Усевшись в привычное кресло, Грязнуля потер озябшие руки и отпил травяного чая, загодя приготовленного Долом.
– Говорят, – начал Грязнуля без предисловий, – император намечает коренную чистку в Тысяче. Ни одна из сотен не чувствует себя спокойно, кроме, быть может, вновь сформированной – Ночных Ястребов.
– Это кто говорит?
Грязнуля пожал плечами. Он всегда так поступал, когда его «источниками» были слухи, кривотолки, сплетни, почерпнутые в пивнушках, и солдатская болтовня.
– А сам ты, друг мой, как думаешь?
Коротышка некоторое время молчал.
– Несмотря на события последних дней, – сказал он, – император и Марцелл рассчитывают на верность своих телохранителей. И, как подтверждает история, имеют на это право. Воинам Тысячи хорошо платят, служба приносит им почет, богатство и славу. Мятеж вроде случившегося заставляет задуматься, кто выгадал бы от смерти Марцелла. Уж точно не телохранители…
– Кто же тогда, по-твоему? На кого могли работать Маллет и его люди, если не на себя?
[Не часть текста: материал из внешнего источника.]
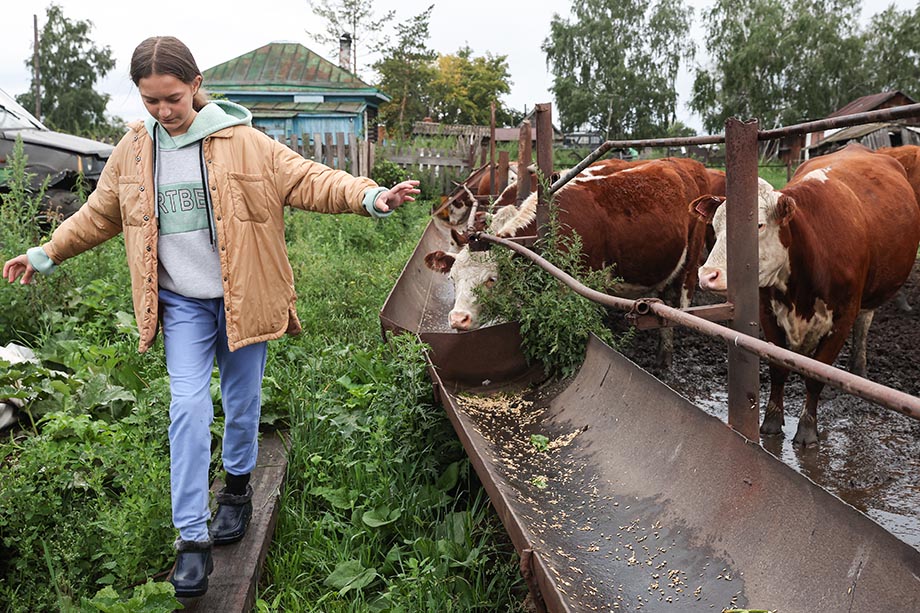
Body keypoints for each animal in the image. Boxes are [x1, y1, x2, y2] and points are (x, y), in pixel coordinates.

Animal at [424, 158, 712, 368]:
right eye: (452, 278)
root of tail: (679, 163)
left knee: (678, 305)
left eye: (491, 280)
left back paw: (664, 358)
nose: (457, 319)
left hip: (690, 264)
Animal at [696, 143, 920, 444]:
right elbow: (778, 368)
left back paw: (858, 370)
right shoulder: (767, 310)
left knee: (864, 324)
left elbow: (816, 375)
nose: (708, 275)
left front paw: (807, 430)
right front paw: (771, 422)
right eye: (715, 227)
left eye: (758, 225)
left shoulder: (843, 317)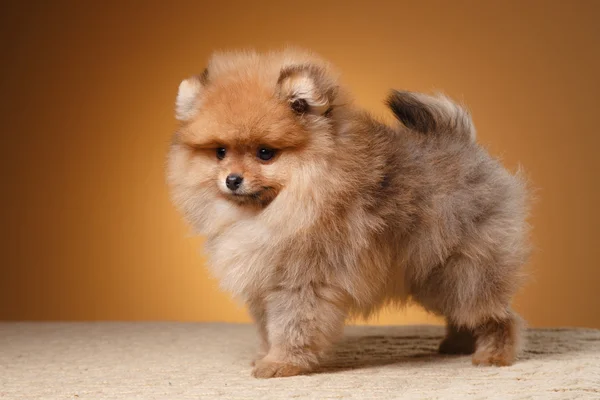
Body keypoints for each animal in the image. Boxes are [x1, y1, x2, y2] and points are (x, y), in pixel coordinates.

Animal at [166, 48, 532, 376]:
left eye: (265, 153)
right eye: (220, 152)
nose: (232, 179)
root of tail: (466, 145)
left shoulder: (300, 281)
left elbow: (290, 325)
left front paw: (281, 363)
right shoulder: (264, 281)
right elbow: (268, 327)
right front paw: (266, 355)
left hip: (464, 268)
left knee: (495, 314)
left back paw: (493, 354)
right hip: (433, 275)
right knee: (464, 310)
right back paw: (457, 344)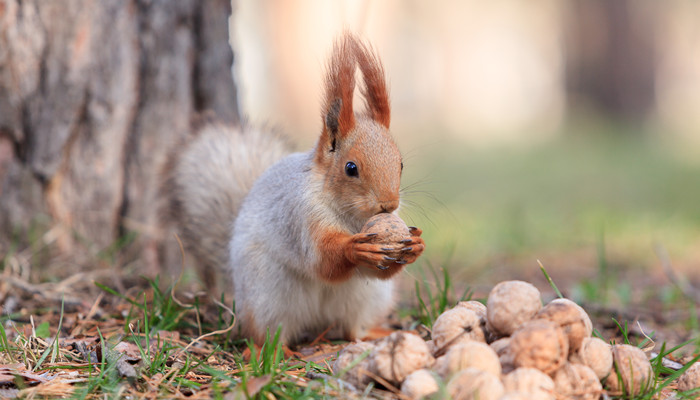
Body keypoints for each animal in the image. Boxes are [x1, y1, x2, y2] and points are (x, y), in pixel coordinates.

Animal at [163, 32, 426, 344]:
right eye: (351, 168)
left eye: (400, 164)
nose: (389, 204)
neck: (353, 217)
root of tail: (317, 323)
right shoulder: (301, 217)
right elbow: (323, 260)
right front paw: (355, 247)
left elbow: (376, 270)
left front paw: (416, 245)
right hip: (267, 294)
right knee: (266, 334)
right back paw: (275, 349)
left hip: (367, 297)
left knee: (351, 327)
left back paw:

В самом деле, кто в случае смерти братьев Винцер займет место Марцелла? И кто мог знать, что тогда пришло бы в голову императору? Дол много лет обсуждал это с Грязнулей, но разумной мысли так и не родилось. Почем знать, как поступит человек, который живет в уединении, общается только с Винцерами, Боазом, некоторыми слугами и особо доверенными телохранителями? Зря ли внутренняя жизнь Цитадели составляла самую страшную тайну Города?
– А что известно о новом сотнике? – Дол откинулся в кресле. – Об этом Ночном Ястребе?
– Его зовут Рийс. Они с братом в детстве были заложниками во дворце. Из самых последних… из какой-то страны на севере. А так ничего предосудительного о нем не известно. Три года дрался на Голубом хребте и до сих пор жив. Прямо неуязвимый!
– А брат?
– Этого неуязвимым не назовешь: погиб. Зато Рийс, говорят, большой до женского пола охотник.
– В Первой Несокрушимой никаких женщин. И в отряде не поощряется.